Nuclear Monitor Issue: 
#753
03/08/2012
Full issue

Remembering Toni Wenisch
We are very sad we have to inform our international friends and contacts that Toni Wenisch passed away after a short severe illness on July 21, much too early at the age of only 61 years.

Toni Wenisch was born in 1950 in the UK, but spent all her life in Vienna. She started to study mathematics at the University of Vienna but switched to the College for Electronic Engineering; she worked 1975-1983 as a measurement technician in the semiconductor laboratory. In 1979 Toni´s daughter Johanna was born.

In 1986 Toni joined the Austrian Institute of Ecology. Shortly after the nuclear disaster at Chernobyl Toni on her own initiative founded the gamma spectroscopy laboratory, to give citizens access to affordable radiation tests; hundreds of food and soil samples were examined. In addition a hot-line free of charge was established to inform people about radiation and its health effects.

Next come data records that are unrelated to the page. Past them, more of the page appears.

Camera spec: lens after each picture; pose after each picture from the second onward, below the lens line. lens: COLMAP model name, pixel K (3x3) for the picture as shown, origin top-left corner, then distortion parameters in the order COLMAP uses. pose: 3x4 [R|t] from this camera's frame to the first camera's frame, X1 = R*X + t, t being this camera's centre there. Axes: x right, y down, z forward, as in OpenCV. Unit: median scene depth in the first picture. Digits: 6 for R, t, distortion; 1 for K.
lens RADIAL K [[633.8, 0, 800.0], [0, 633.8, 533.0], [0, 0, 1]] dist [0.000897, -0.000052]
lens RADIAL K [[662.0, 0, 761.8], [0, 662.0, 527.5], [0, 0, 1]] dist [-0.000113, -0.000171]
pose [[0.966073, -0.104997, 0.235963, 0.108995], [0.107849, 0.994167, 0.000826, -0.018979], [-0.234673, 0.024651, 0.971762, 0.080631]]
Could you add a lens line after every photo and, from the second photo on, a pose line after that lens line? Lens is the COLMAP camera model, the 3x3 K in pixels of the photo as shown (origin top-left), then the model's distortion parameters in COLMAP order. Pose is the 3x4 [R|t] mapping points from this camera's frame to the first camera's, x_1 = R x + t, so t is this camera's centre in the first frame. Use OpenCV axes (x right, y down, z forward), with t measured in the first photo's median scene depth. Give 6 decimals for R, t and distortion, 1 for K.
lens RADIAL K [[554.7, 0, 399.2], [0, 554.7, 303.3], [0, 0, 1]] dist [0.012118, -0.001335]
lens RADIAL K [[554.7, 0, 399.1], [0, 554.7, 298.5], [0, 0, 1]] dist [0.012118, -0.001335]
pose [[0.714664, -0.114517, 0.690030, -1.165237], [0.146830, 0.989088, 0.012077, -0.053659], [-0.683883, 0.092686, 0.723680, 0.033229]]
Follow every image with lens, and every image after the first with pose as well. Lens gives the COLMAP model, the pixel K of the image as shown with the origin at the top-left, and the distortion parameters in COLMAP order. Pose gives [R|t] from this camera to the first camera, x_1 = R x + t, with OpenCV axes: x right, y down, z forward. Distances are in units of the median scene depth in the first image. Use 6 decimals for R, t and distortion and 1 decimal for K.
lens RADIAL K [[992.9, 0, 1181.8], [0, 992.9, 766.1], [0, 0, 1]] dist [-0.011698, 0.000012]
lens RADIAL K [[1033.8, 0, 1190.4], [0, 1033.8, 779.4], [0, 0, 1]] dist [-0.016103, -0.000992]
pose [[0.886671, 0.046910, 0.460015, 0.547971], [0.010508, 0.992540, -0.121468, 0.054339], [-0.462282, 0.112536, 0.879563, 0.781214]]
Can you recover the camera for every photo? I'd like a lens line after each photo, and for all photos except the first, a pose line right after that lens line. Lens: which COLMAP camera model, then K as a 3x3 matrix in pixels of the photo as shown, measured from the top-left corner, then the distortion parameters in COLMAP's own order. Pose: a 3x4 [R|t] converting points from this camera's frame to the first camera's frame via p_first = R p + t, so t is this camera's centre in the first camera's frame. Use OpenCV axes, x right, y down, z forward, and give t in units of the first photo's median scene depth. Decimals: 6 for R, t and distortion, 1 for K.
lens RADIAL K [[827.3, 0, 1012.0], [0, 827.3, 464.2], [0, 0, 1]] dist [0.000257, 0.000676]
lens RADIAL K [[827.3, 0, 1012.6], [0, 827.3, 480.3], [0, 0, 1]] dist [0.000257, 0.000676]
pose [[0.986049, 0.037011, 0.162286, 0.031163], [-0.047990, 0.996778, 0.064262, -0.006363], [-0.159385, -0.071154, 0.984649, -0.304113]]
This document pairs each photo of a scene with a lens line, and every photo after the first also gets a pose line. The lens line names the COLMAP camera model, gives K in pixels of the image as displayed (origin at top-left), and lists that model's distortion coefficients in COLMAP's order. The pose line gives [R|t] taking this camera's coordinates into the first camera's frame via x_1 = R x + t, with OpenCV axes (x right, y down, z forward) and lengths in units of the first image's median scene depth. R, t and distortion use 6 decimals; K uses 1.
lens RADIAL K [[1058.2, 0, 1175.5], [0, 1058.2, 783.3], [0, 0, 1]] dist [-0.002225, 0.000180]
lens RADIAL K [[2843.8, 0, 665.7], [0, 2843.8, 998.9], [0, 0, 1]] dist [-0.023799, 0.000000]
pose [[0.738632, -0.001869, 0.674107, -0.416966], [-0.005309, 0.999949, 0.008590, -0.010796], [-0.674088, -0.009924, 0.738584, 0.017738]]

She published studies in cooperation with many other experts on most issues, from nuclear waste in Austria, safety at Temelin, Bohunice, Toni contributed to many expert statements in trans-boundary EIA process for nuclear programs. In addition to working as the nuclear expert at the institute she also became the head of the Institute of Ecology in 1996. In her consequent and modest way she steered the team into a sustainable future. The last years she started to phase herself out of managing the institute and looking forward her “retirement”, which would give her more time to work scientifically on her topic; in 2010 she started to work as an independent expert on nuclear safety, energy and environment. She continued to prepare studies on nuclear safety, among the most recent were assessments of NPP Borssele, construction of a new NPP in Belarus, of the Ukrainian safety program and the stress tests. She was one of the few women who worked in the field of risk and technology assessment.

We will miss Toni, many of us in our daily work and life. That way she stays alive in our memories and we carry on with the work she started.